Bill Gates, partners announce $635 million in African agriculture investment

The Bill & Melinda Gates Foundation has pledged USD$300 million to support agricultural research to help smallholder farmers in Africa and Asia meet the challenges of climate change.
Bill Gates announced the initiative at this week’s One Planet Summit in Paris, as one of several key investment partnerships in agriculture; the European Commission also has pledged $318 million, along with individual national contributions not yet determined. It’s geared toward crop improvement, protection and management in a world of rising temperatures, extreme weather, pests and poor soil quality.
“Agriculture is the most promising path out of poverty for individuals and countries,” Gates said. “The disproportionate impact of climate change on the world’s poorest people means that there is a more urgent need than ever to help the poorest farmers improve their productivity in the increasingly tough conditions that they continue to face.”

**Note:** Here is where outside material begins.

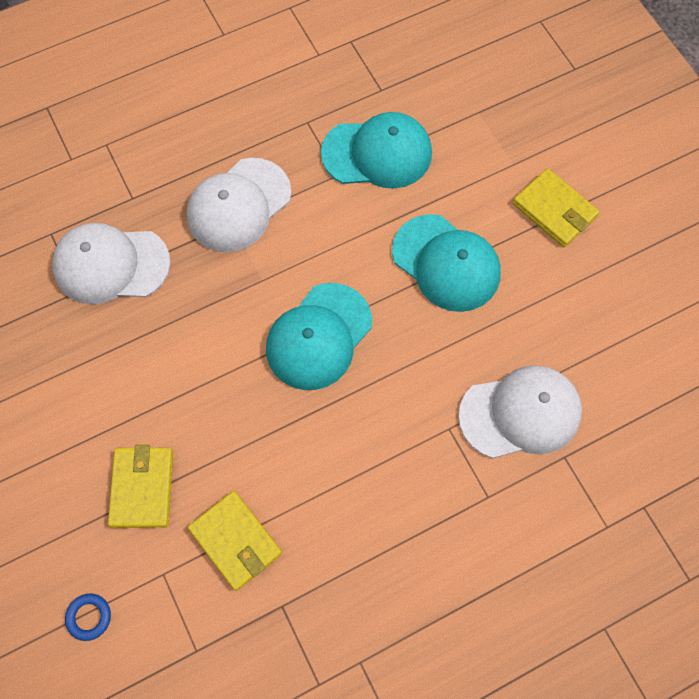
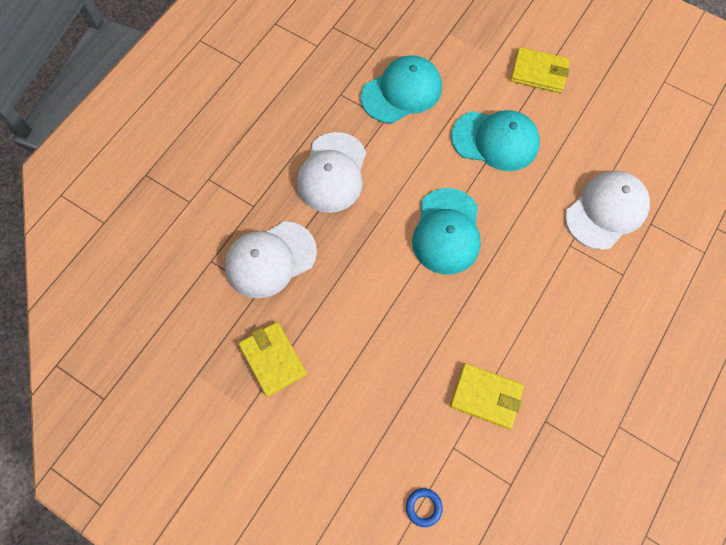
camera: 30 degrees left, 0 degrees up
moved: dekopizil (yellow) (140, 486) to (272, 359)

Scientists already are producing drought-tolerant rice and maize and heat-tolerant beans, the foundation said, and developing new ways to detect and control diseases that can destroy cassava and other crops needed to feed 800 million people in West and Central Africa. They’re also developing crops that use less water and fertilizer.
A separate Gates initiative will help to fund more than $17 million in One Planet Fellowships for 600 young African and European researchers who are working to help African farmers adapt to climate change. That five-year program is supported by the BNP Paribas and the Agropolis foundations based in France.